• PROMPT:
Please count the lines in the listing below that contain the string "Friendship", matching case exactly, and give only that number.

Items from a data source
==*==

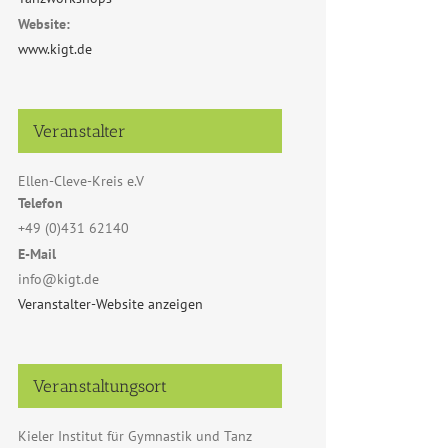
Website:
www.kigt.de
Veranstalter
Ellen-Cleve-Kreis e.V
Telefon
+49 (0)431 62140
E-Mail
info@kigt.de
Veranstalter-Website anzeigen
Veranstaltungsort
Kieler Institut für Gymnastik und Tanz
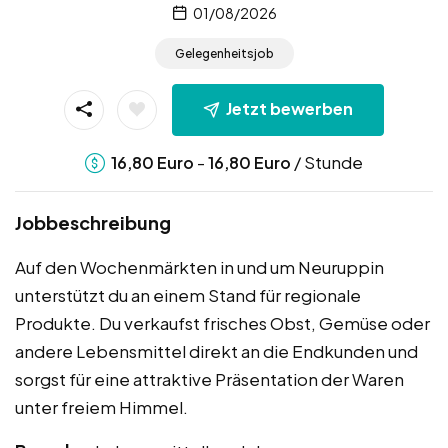
01/08/2026
Gelegenheitsjob
Jetzt bewerben
-
/ Stunde
16,80
Euro
16,80
Euro
Jobbeschreibung
Auf den Wochenmärkten in und um Neuruppin
unterstützt du an einem Stand für regionale
Produkte. Du verkaufst frisches Obst, Gemüse oder
andere Lebensmittel direkt an die Endkunden und
sorgst für eine attraktive Präsentation der Waren
unter freiem Himmel.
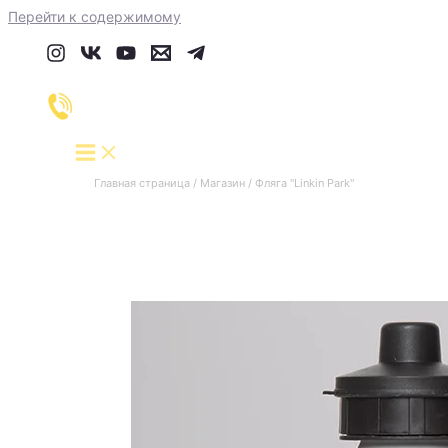
Перейти к содержимому
Главная страница
/
Магазин
/
Фляга "Linkin Park"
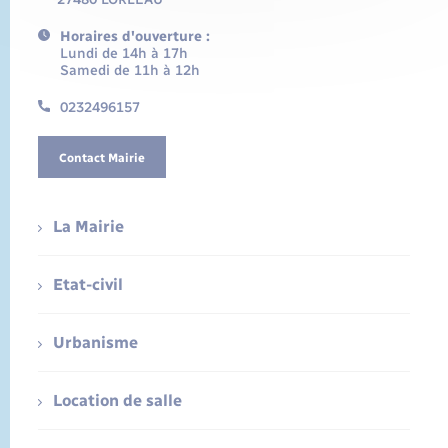
Horaires d'ouverture :
Lundi de 14h à 17h
Samedi de 11h à 12h
0232496157
Contact Mairie
La Mairie
Etat-civil
Urbanisme
Location de salle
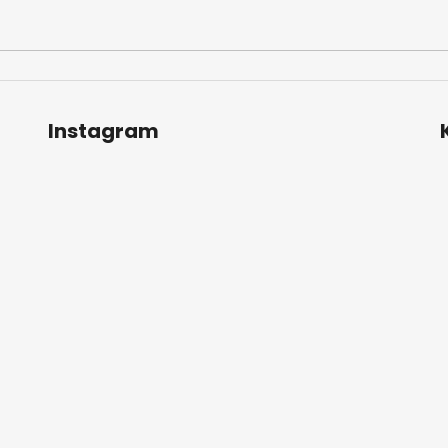
Instagram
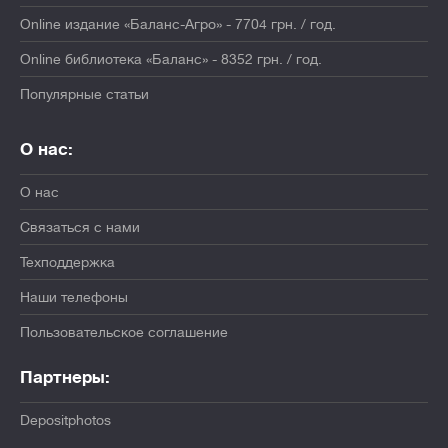
Online издание «Баланс-Агро» - 7704 грн. / год.
Online библиотека «Баланс» - 8352 грн. / год.
Популярные статьи
О нас:
О нас
Связаться с нами
Техподдержка
Наши телефоны
Пользовательское соглашение
Партнеры:
Depositphotos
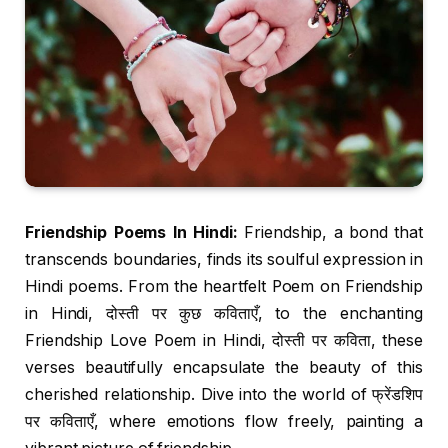
Friendship Poems In Hindi:
Friendship, a bond that
transcends boundaries, finds its soulful expression in
Hindi poems. From the heartfelt Poem on Friendship
in Hindi, दोस्ती पर कुछ कविताएँ, to the enchanting
Friendship Love Poem in Hindi, दोस्ती पर कविता, these
verses beautifully encapsulate the beauty of this
cherished relationship. Dive into the world of फ्रेंडशिप
पर कविताएँ, where emotions flow freely, painting a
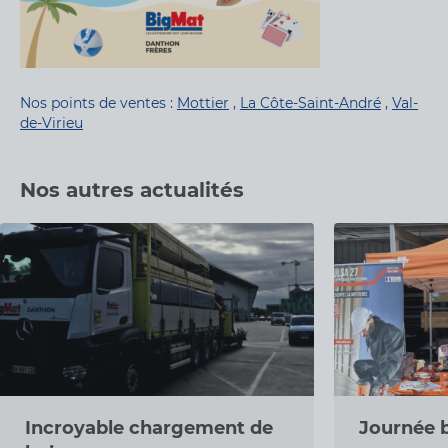
Nos points de ventes :
Mottier
,
La Côte-Saint-André
,
Val-
de-Virieu
Nos autres actualités
Incroyable chargement de
Journée 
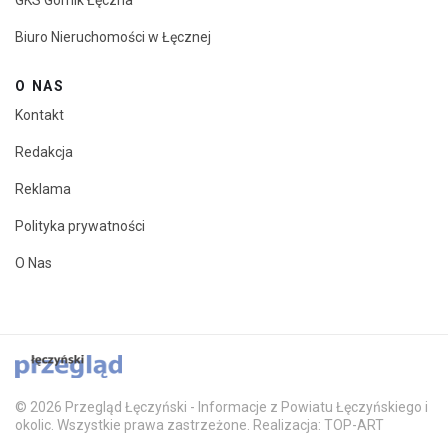
GKS Górnik Łęczna
Biuro Nieruchomości w Łęcznej
O NAS
Kontakt
Redakcja
Reklama
Polityka prywatności
O Nas
© 2026 Przegląd Łęczyński - Informacje z Powiatu Łęczyńskiego i
okolic. Wszystkie prawa zastrzeżone. Realizacja: TOP-ART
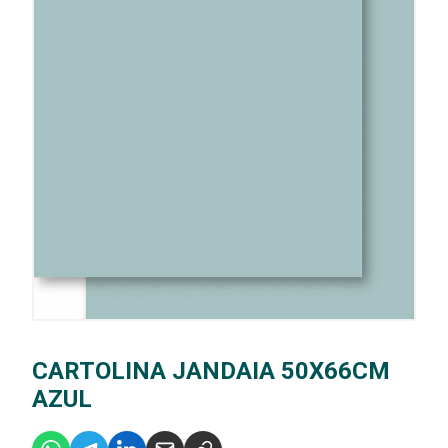
CARTOLINA JANDAIA 50X66CM
AZUL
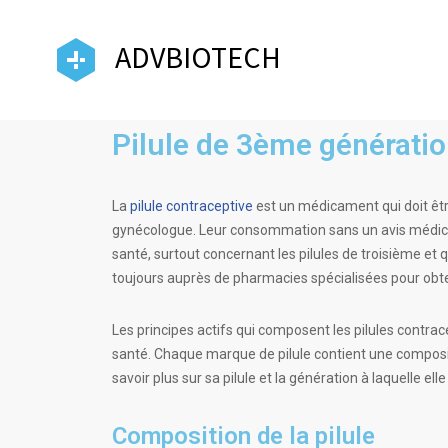
ADVBIOTECH
Pilule de 3ème générati
La
pilule contraceptive
est un médicament qui doit êtr
gynécologue. Leur consommation sans un avis médical
santé, surtout concernant les pilules de troisième et
toujours auprès de pharmacies spécialisées pour obte
Les principes actifs qui composent les pilules contr
santé. Chaque marque de pilule contient une compositi
savoir plus sur sa pilule et la génération à laquelle ell
Composition de la pilule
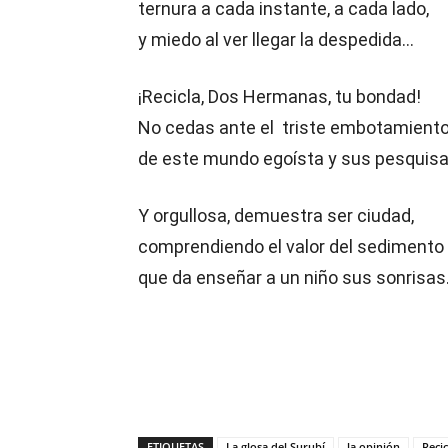
ternura a cada instante, a cada lado,
y miedo al ver llegar la despedida…
¡Recicla, Dos Hermanas, tu bondad!
No cedas ante el triste embotamient
de este mundo egoísta y sus pesquisa
Y orgullosa, demuestra ser ciudad,
comprendiendo el valor del sedimento
que da enseñar a un niño sus sonrisa
ETIQUETAS
La glosa del Surubí
la opinión
Recic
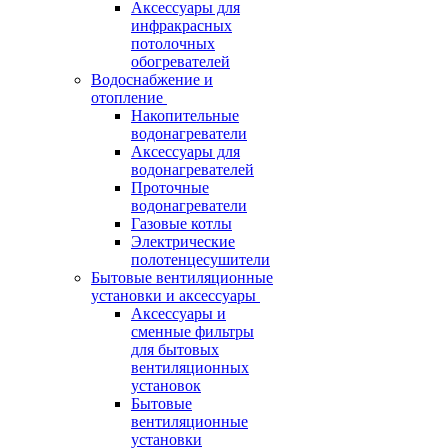
Аксессуары для
инфракрасных
потолочных
обогревателей
Водоснабжение и
отопление
Накопительные
водонагреватели
Аксессуары для
водонагревателей
Проточные
водонагреватели
Газовые котлы
Электрические
полотенцесушители
Бытовые вентиляционные
установки и аксессуары
Аксессуары и
сменные фильтры
для бытовых
вентиляционных
установок
Бытовые
вентиляционные
установки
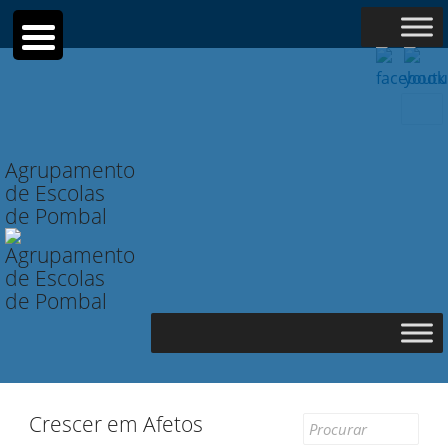
Searc
for:
Agrupamento
de Escolas
de Pombal
Crescer em Afetos
Search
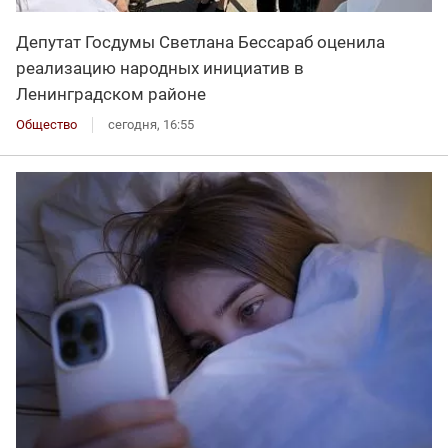
Депутат Госдумы Светлана Бессараб оценила
реализацию народных инициатив в
Ленинградском районе
Общество
сегодня, 16:55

==*==

• YOUR SOLUTION:
4